What Altworld is
Altworld is a free AI game you play in the browser: a life simulator and story sandbox where you forge or choose a world, become a person inside it, and act in plain language. It is built on one conviction — that an AI story is only as good as what the world remembers.
Most AI games keep their world inside a chat transcript, which means the world slowly forgets itself. Altworld keeps canonical, structured state: characters, relationships, factions, resources, rumors, locations, laws, and memories all live in a database, not in a context window.
How the simulation works
Every turn runs through a pipeline, not a single chat call. The engine interprets your action, adjudicates it against the current world state, advances world systems (economy, politics, unrest, NPC plans), persists the changes transactionally — and only then generates the narration from what actually changed.
That order is the whole trick: narrative text is derived from state changes, never the other way around. It is why a debt from turn 3 still exists at turn 40, why NPCs hold grudges, and why two runs of the same world never end the same way.
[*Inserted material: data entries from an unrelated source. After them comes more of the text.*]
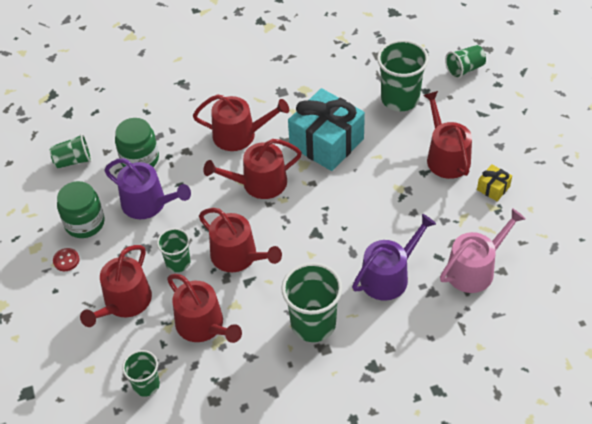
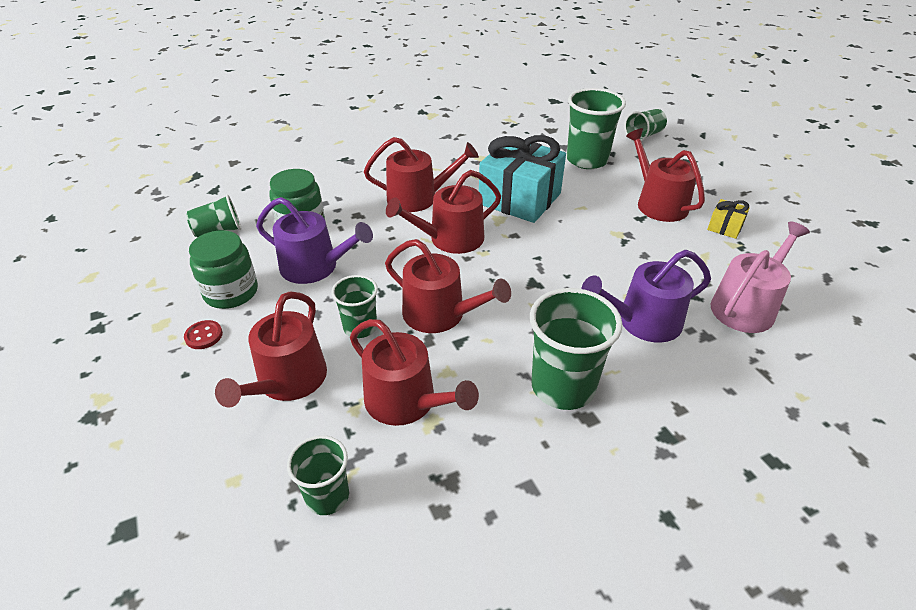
camera: 10 degrees left, 10 degrees down
(389, 276) = (643, 322): purple watering can -> purple watering can turned 150 degrees counterclockwise

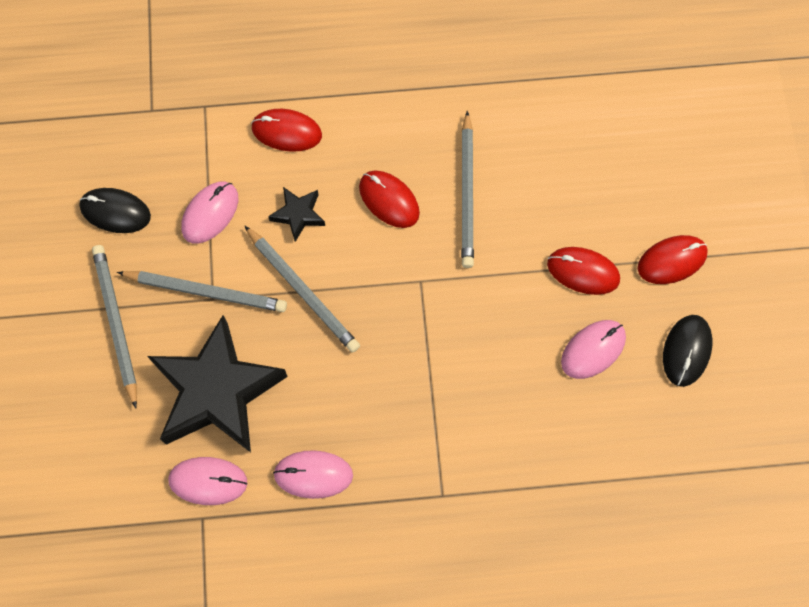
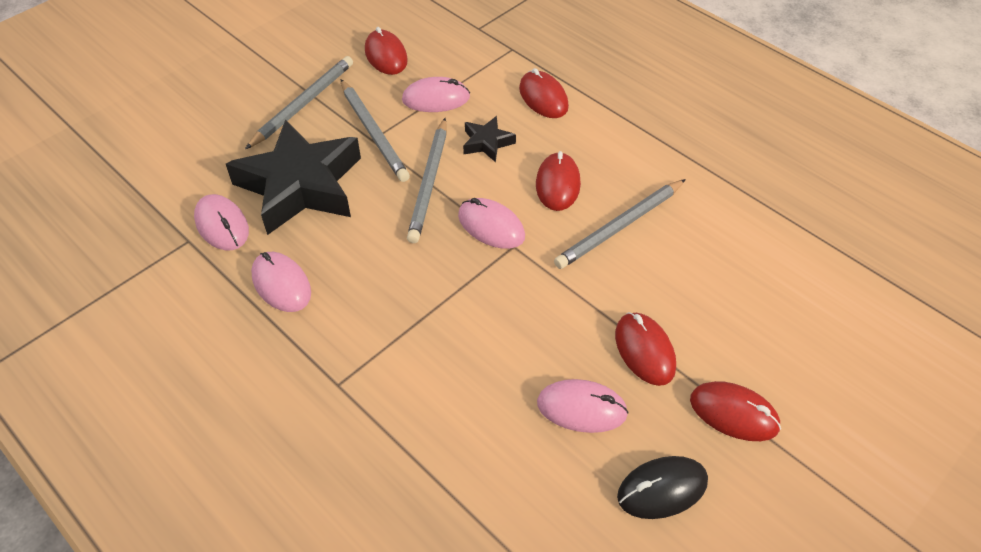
camera: 50 degrees right, 20 degrees down
(115, 211) = (386, 55): black mouse -> red mouse
(388, 281) = (491, 226): none -> pink mouse

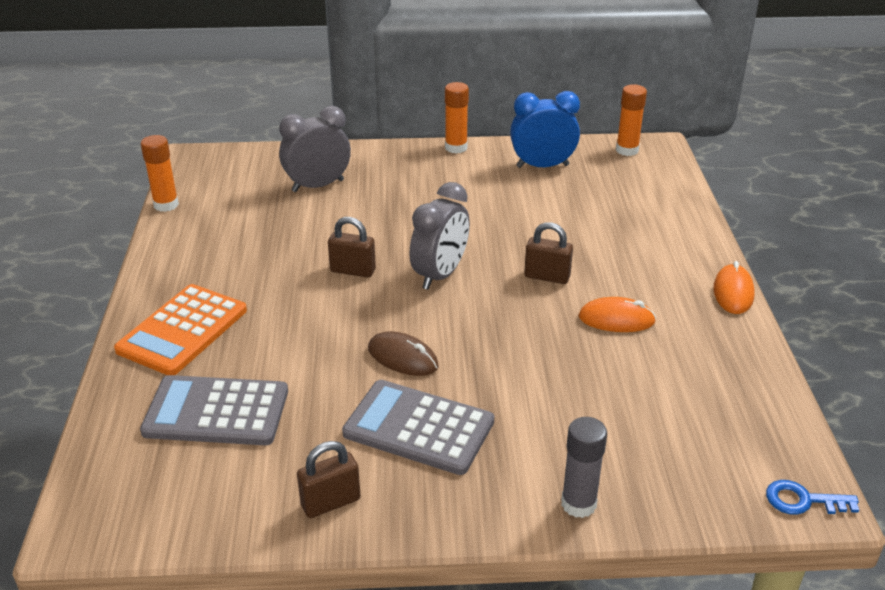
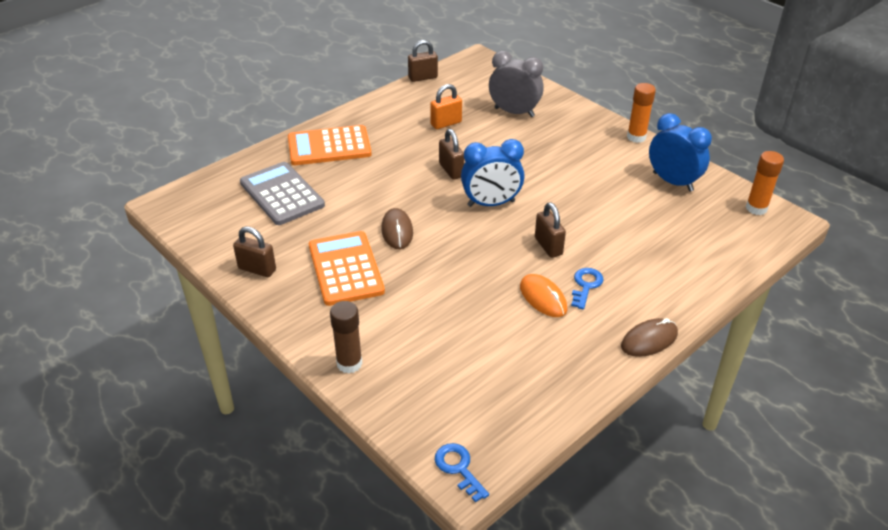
camera: 50 degrees right, 5 degrees up
(166, 205) = (423, 77): orange glue stick -> brown padlock
(270, 233) = (446, 123): none -> orange padlock
(418, 428) = (345, 269): grey calculator -> orange calculator
(440, 275) = (491, 203): grey clock -> blue clock
(578, 504) = (349, 363): grey glue stick -> brown glue stick
(626, 286) = (586, 286): none -> blue key
(733, 292) = (649, 340): orange mouse -> brown mouse

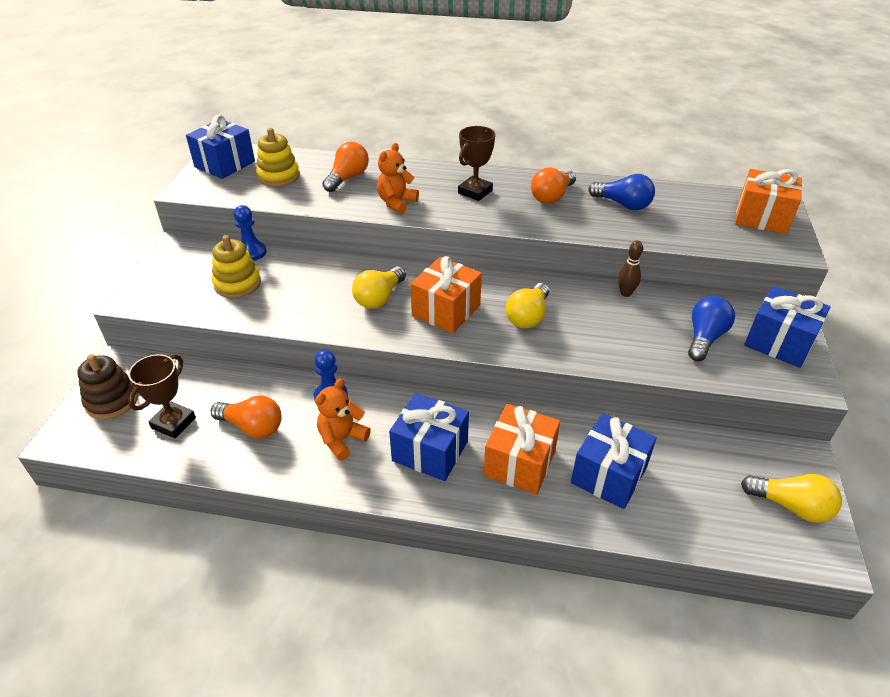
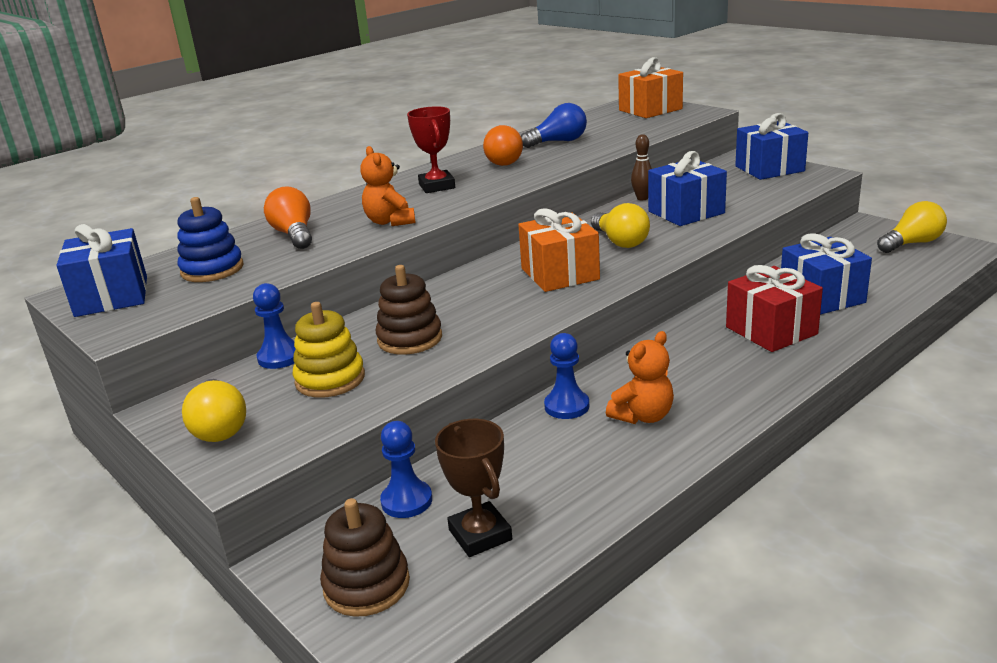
camera: 50 degrees left, 15 degrees down
(191, 377) = (406, 501): none -> blue pawn
(252, 427) = (557, 472): orange light bulb -> none
(278, 176) = (212, 269): yellow stacking toy -> blue stacking toy
(304, 289) = (410, 339): none -> brown stacking toy
(342, 439) = (643, 416): orange teddy bear -> orange teddy bear turned 120 degrees counterclockwise
(379, 298) = (490, 301): yellow light bulb -> yellow light bulb (219, 427)
(430, 451) = (711, 370): blue gift -> blue gift (686, 212)
(475, 192) = (437, 186): brown trophy -> red trophy
(519, 463) = (771, 330): orange gift -> red gift
(704, 338) = (735, 188): blue light bulb -> none

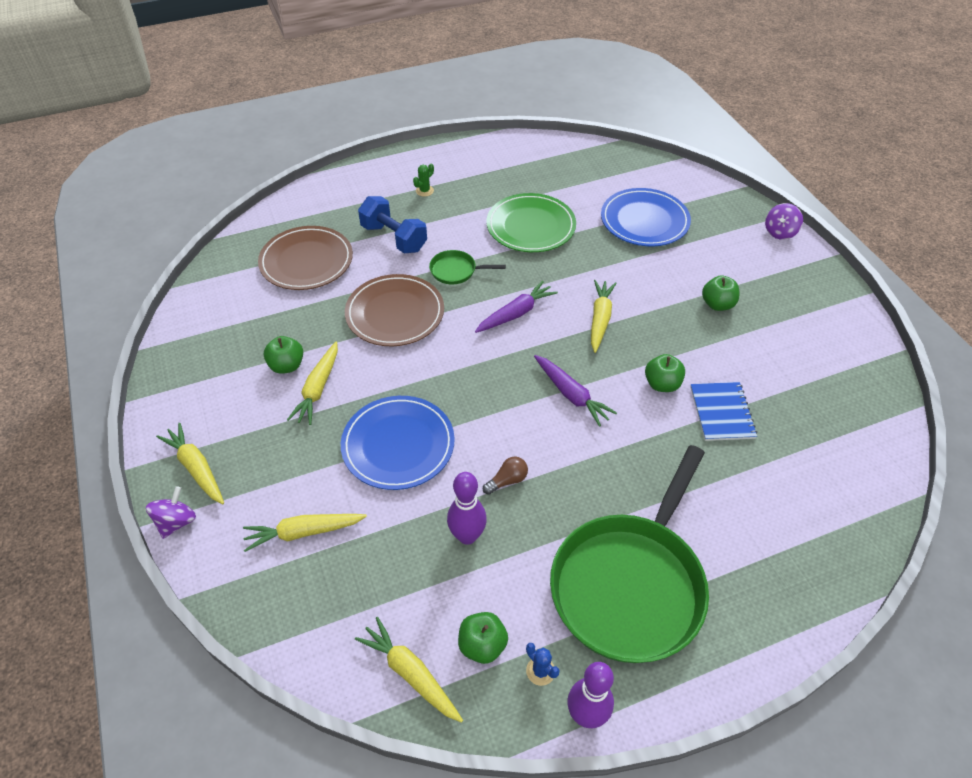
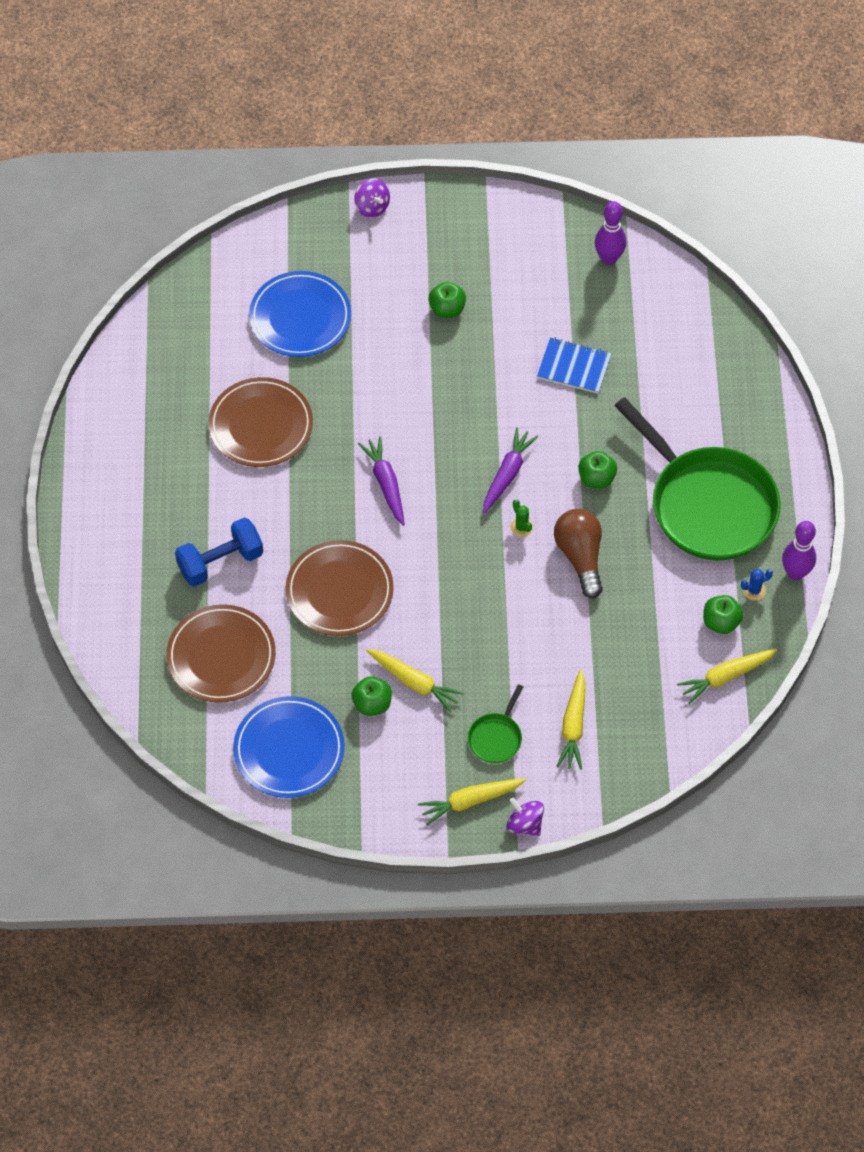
camera: 70 degrees left, 10 degrees up
(398, 445) = (509, 631): blue plate -> blue plate (289, 749)
(424, 191) = (150, 509): green cactus -> green cactus (521, 527)
(456, 271) = (300, 517): green pan -> green pan (496, 737)
(467, 536) = (623, 604): purple bowling pin -> purple bowling pin (608, 258)
(507, 480) = (580, 557): brown light bulb -> brown light bulb, size x1.97
(531, 226) = (261, 425): green plate -> brown plate
(571, 395) = (507, 474): purple carrot -> purple carrot turned 45 degrees counterclockwise
(600, 319) = (424, 415): yellow carrot -> none
(662, 384) = (524, 398): green apple -> green apple (596, 478)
Worlds are playable at two speeds: Lite mode resolves turns in seconds for chat-style mobile play, and Full mode runs the deep simulation for long campaigns. Multiplayer sessions let several players share one persistent world through an invite link.
Who builds it
Altworld is built by a small independent team that cares about simulation depth more than engagement tricks. The game is funded by optional Candle top-ups and passes — never by selling your data.
We write about the wider AI gaming space in our guides, and we hold ourselves to a simple rule there: disclose that we make Altworld, compare honestly, and recommend competitors when they're the better pick.